Töpfer: Der Vergleich hinkt

Doch werden hier nicht ohnehin Äpfel mit Birnen verglichen? Für Töpfer jedenfalls „hinkt“ der Vergleich Baugebiet versus Fotovoltaik im Freiland: Zwar entzögen beide der Landwirtschaft Fläche, sagt Töpfer. „Doch eine PV-Freiflächenanlage führt ja nicht dazu, dass der Grund und Boden für alle Ewigkeit nicht mehr nutzbar ist.“ Anders als ein mit Wohnhäusern überbautes Areal sei eine solche Anlage irgendwann rückbaubar.

„Und auch der Grad der Bodenversiegelung ist nicht vergleichbar“, wie Jörg Herter auf Anfrage selbst betont. Der Naturschützer zeigte sich überrascht, dass das die Themen Neubaugebiet und PV-Freiflächenanlagen nun vermischt werden, zumal, wie er sagt, die Bürgerenergiegenossenschaft „noch weit von einer Gründung entfernt“ sei.
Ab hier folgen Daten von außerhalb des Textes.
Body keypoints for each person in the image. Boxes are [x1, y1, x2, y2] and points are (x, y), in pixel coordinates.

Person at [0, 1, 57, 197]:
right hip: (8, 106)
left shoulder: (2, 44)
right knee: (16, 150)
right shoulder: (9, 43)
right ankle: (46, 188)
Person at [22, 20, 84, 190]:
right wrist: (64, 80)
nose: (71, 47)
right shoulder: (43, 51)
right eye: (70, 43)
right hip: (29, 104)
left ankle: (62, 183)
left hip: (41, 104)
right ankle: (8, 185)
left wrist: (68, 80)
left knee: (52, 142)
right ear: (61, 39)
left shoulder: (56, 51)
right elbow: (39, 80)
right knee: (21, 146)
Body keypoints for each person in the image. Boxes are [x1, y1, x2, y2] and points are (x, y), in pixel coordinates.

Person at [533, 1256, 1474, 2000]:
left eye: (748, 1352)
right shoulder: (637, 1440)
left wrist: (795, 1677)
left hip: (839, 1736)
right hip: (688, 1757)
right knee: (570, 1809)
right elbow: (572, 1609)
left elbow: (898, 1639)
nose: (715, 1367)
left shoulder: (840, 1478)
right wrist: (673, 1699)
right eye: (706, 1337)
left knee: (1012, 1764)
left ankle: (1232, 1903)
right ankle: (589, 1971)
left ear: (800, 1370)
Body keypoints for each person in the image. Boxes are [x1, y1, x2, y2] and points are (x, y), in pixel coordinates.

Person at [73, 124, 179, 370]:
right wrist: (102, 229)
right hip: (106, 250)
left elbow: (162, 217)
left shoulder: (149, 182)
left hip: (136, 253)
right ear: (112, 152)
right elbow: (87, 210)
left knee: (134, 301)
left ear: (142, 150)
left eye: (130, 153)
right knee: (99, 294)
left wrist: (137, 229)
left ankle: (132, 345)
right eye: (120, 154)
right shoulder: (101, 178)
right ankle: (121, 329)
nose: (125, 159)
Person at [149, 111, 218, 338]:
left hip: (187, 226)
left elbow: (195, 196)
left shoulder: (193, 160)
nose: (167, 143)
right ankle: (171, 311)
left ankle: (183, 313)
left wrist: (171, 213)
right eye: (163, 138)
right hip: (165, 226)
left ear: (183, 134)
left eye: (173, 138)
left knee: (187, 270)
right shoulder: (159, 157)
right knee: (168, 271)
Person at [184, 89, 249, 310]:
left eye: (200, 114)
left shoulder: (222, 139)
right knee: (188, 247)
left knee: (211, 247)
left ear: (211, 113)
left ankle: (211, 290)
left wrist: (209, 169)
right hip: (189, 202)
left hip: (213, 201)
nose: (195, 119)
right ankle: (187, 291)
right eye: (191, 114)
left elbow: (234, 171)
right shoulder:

PV-Anlagen auf der grünen Wiese?

Und tatsächlich haben auch die Hersteller von PV-Freiflächenanlagen den Interessenkonflikt zwischen Landwirtschaft und Solarenergieproduktion längst erkannt: So sollen sogenannte Agri-PV-Anlagen neuester Bauart künftig nicht nur Stromerzeugung und landwirtschaftliche Nutzung auf ein und derselben Fläche erlauben. Einige Hersteller werben sogar damit, dass die Solarmodule, die darunter liegenden Anbaukulturen, je nach Bedarf, vor Hagel, Regen oder Hitze schützen könnten. Bleibt letztlich noch das Problem des beeinträchtigen Landschaftsbilds, das auch diese Innovationen nicht aus der Welt schaffen können.

„Bevor wir mit PV-Anlagen auf die grüne Wiese gehen, würden wir in jedem Fall zunächst versuchen, andere private und gewerbliche Flächen zu generieren“, erklärt der Bürgermeister. Den Anfang machen jetzt erst einmal die kommunalen Gebäude, auf denen in Weissach bis 2024 Solaranlagen installiert werden sollen. „500 bis 800 Kilowatt-Peak könnten wir so realisieren“, konkretisiert Dominik Karzcag – Strom für mehr als 200 Haushalte. 550 000 Euro hat die Kommune dafür im Haushalt eingestellt. Streit, wie bei den Freiflächenanlagen, dürfte es hier nicht geben.